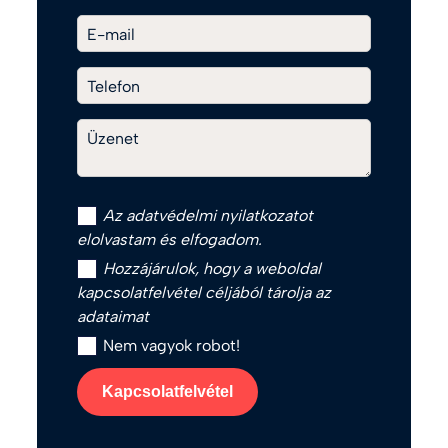
E-mail
Telefon
Üzenet
Az
adatvédelmi nyilatkozat
ot
elolvastam és elfogadom.
Hozzájárulok, hogy a weboldal
kapcsolatfelvétel céljából tárolja az
adataimat
Nem vagyok robot!
Kapcsolatfelvétel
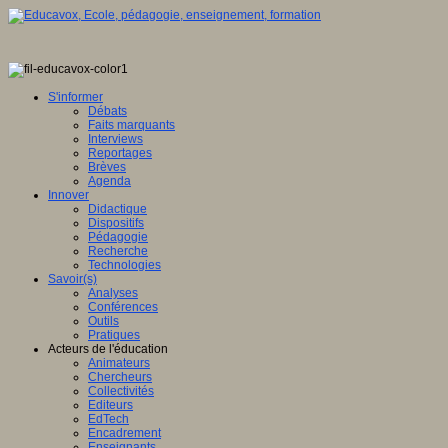
S'informer
Débats
Faits marquants
Interviews
Reportages
Brèves
Agenda
Innover
Didactique
Dispositifs
Pédagogie
Recherche
Technologies
Savoir(s)
Analyses
Conférences
Outils
Pratiques
Acteurs de l'éducation
Animateurs
Chercheurs
Collectivités
Editeurs
EdTech
Encadrement
Enseignants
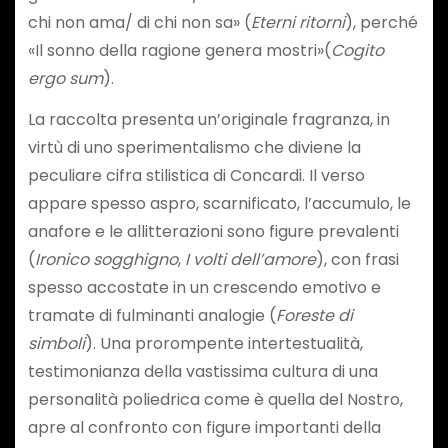
chi non ama/ di chi non sa» (
Eterni ritorni
), perché
«Il sonno della ragione genera mostri»(
Cogito
ergo sum
).
La raccolta presenta un’originale fragranza, in
virtù di uno sperimentalismo che diviene la
peculiare cifra stilistica di Concardi. Il verso
appare spesso aspro, scarnificato, l’accumulo, le
anafore e le allitterazioni sono figure prevalenti
(
Ironico sogghigno
,
I volti dell’amore
), con frasi
spesso accostate in un crescendo emotivo e
tramate di fulminanti analogie (
Foreste di
simboli
). Una prorompente intertestualità,
testimonianza della vastissima cultura di una
personalità poliedrica come è quella del Nostro,
apre al confronto con figure importanti della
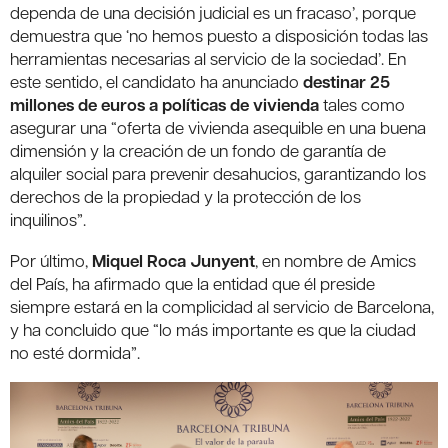
dependa de una decisión judicial es un fracaso’, porque
demuestra que ‘no hemos puesto a disposición todas las
herramientas necesarias al servicio de la sociedad’. En
este sentido, el candidato ha anunciado
destinar 25
millones de euros a políticas de vivienda
tales como
asegurar una “oferta de vivienda asequible en una buena
dimensión y la creación de un fondo de garantía de
alquiler social para prevenir desahucios, garantizando los
derechos de la propiedad y la protección de los
inquilinos”.
Por último,
Miquel Roca Junyent
, en nombre de Amics
del País, ha afirmado que la entidad que él preside
siempre estará en la complicidad al servicio de Barcelona,
y ha concluido que “lo más importante es que la ciudad
no esté dormida”.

| Problem requirements |
Extract the lines exactly, please: the first line of the listing, the line with "personalità poliedrica come", and every line between them, but no pictures.

| Solution to this task |
E-mail
Telefon
Üzenet
Az
adatvédelmi nyilatkozat
ot
elolvastam és elfogadom.
Hozzájárulok, hogy a weboldal
kapcsolatfelvétel céljából tárolja az
adataimat
Nem vagyok robot!
Kapcsolatfelvétel
S'informer
Débats
Faits marquants
Interviews
Reportages
Brèves
Agenda
Innover
Didactique
Dispositifs
Pédagogie
Recherche
Technologies
Savoir(s)
Analyses
Conférences
Outils
Pratiques
Acteurs de l'éducation
Animateurs
Chercheurs
Collectivités
Editeurs
EdTech
Encadrement
Enseignants
chi non ama/ di chi non sa» (
Eterni ritorni
), perché
«Il sonno della ragione genera mostri»(
Cogito
ergo sum
).
La raccolta presenta un’originale fragranza, in
virtù di uno sperimentalismo che diviene la
peculiare cifra stilistica di Concardi. Il verso
appare spesso aspro, scarnificato, l’accumulo, le
anafore e le allitterazioni sono figure prevalenti
(
Ironico sogghigno
,
I volti dell’amore
), con frasi
spesso accostate in un crescendo emotivo e
tramate di fulminanti analogie (
Foreste di
simboli
). Una prorompente intertestualità,
testimonianza della vastissima cultura di una
personalità poliedrica come è quella del Nostro,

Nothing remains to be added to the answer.